%%

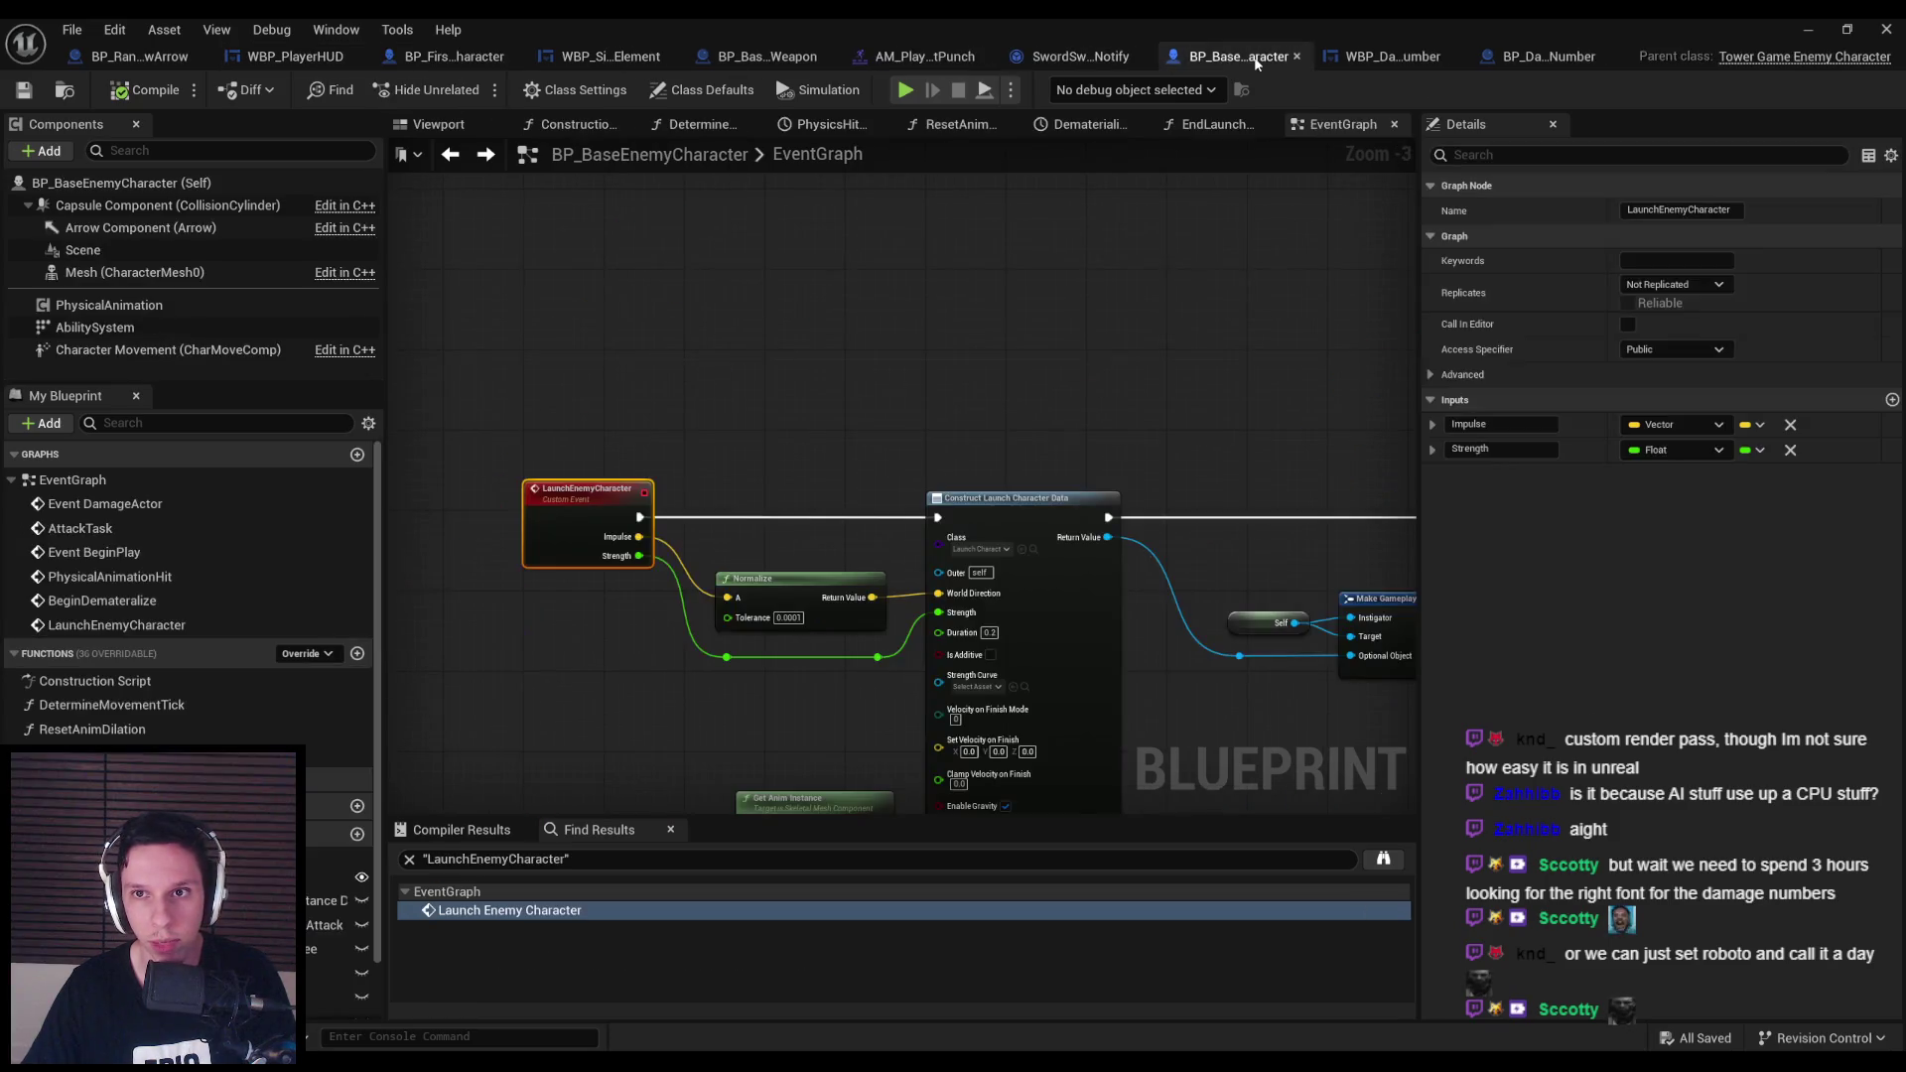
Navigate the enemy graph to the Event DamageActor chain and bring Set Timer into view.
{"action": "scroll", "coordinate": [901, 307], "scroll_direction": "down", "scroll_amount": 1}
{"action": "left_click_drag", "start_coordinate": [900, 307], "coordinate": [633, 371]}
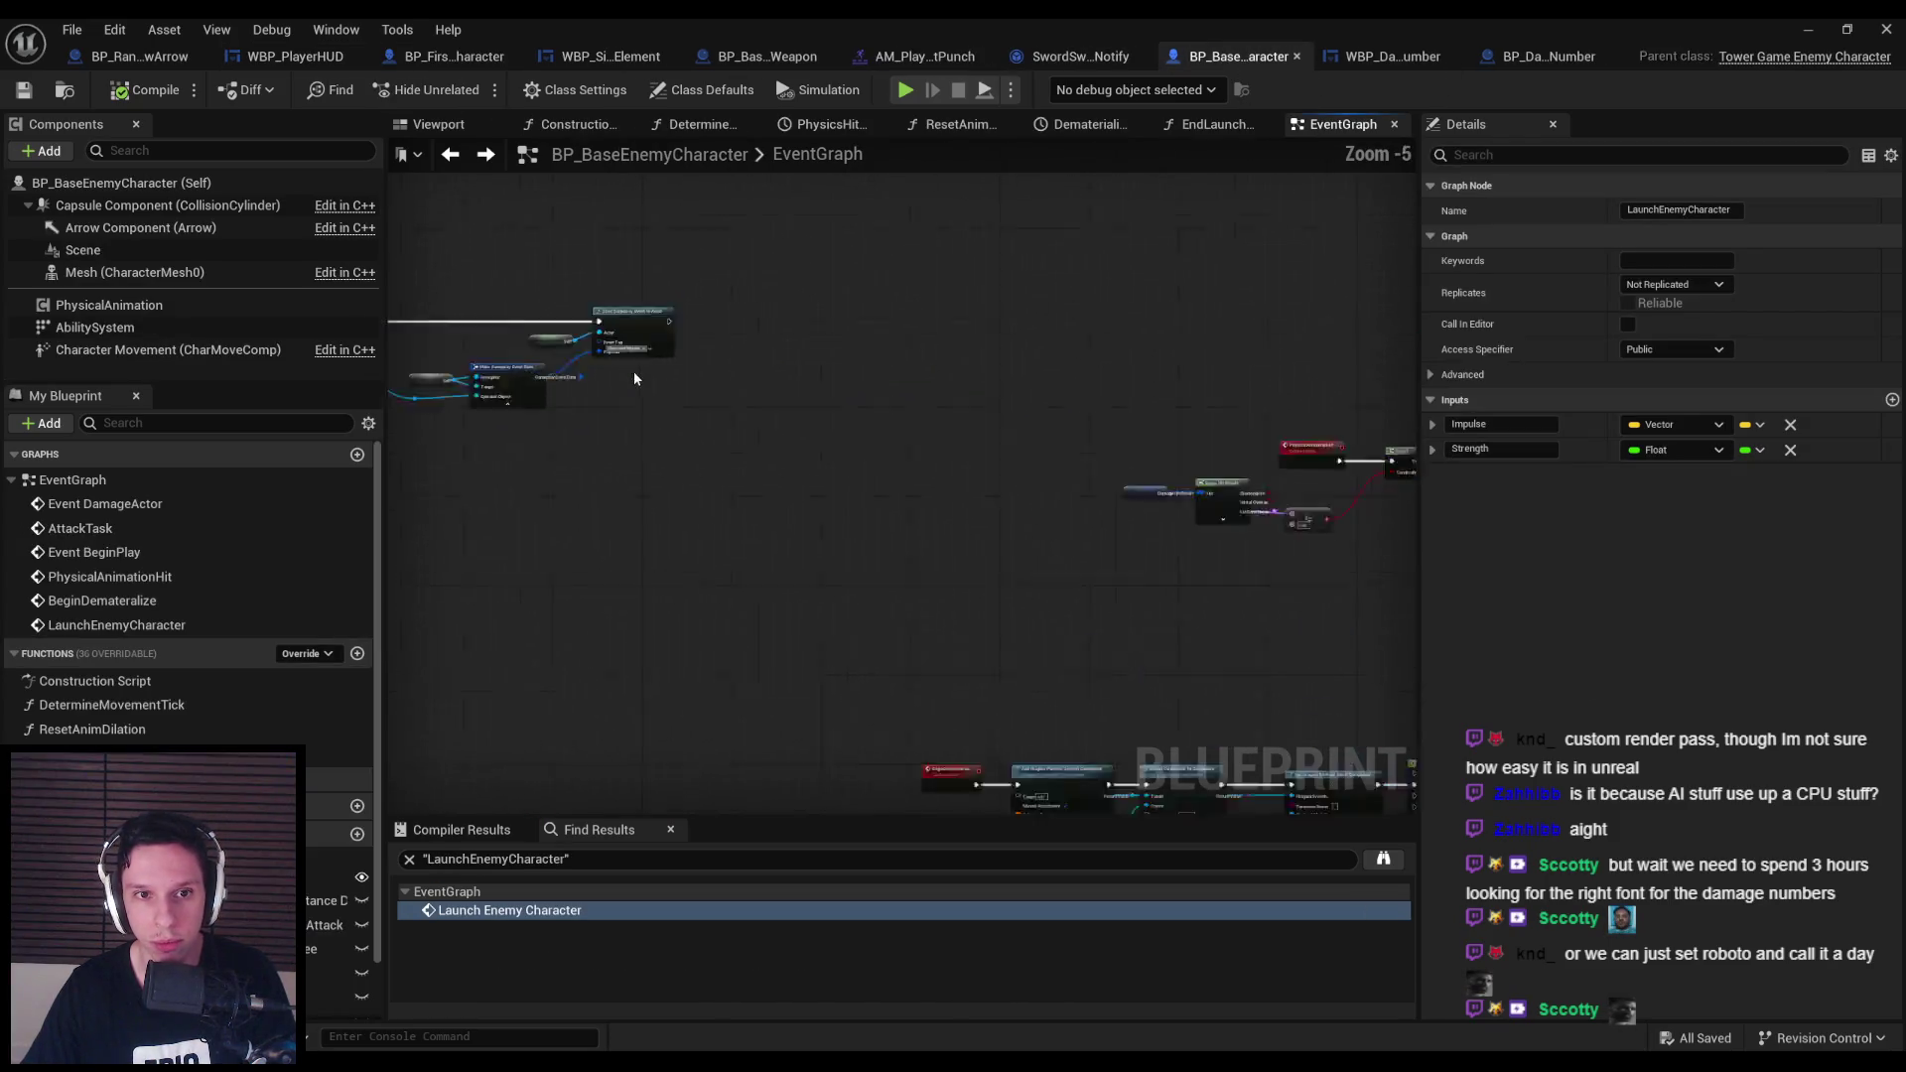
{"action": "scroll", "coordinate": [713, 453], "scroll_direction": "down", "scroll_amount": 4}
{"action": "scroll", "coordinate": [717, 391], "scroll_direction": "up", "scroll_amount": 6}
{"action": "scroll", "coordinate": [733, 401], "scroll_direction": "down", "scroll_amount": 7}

%%

* **TASK PROMPT**:
In the entries above, find each line with the word "coordinate" and copy it.

* **SOLUTION FOR THIS EXERCISE**:
{"action": "scroll", "coordinate": [901, 307], "scroll_direction": "down", "scroll_amount": 1}
{"action": "left_click_drag", "start_coordinate": [900, 307], "coordinate": [633, 371]}
{"action": "scroll", "coordinate": [713, 453], "scroll_direction": "down", "scroll_amount": 4}
{"action": "scroll", "coordinate": [717, 391], "scroll_direction": "up", "scroll_amount": 6}
{"action": "scroll", "coordinate": [733, 401], "scroll_direction": "down", "scroll_amount": 7}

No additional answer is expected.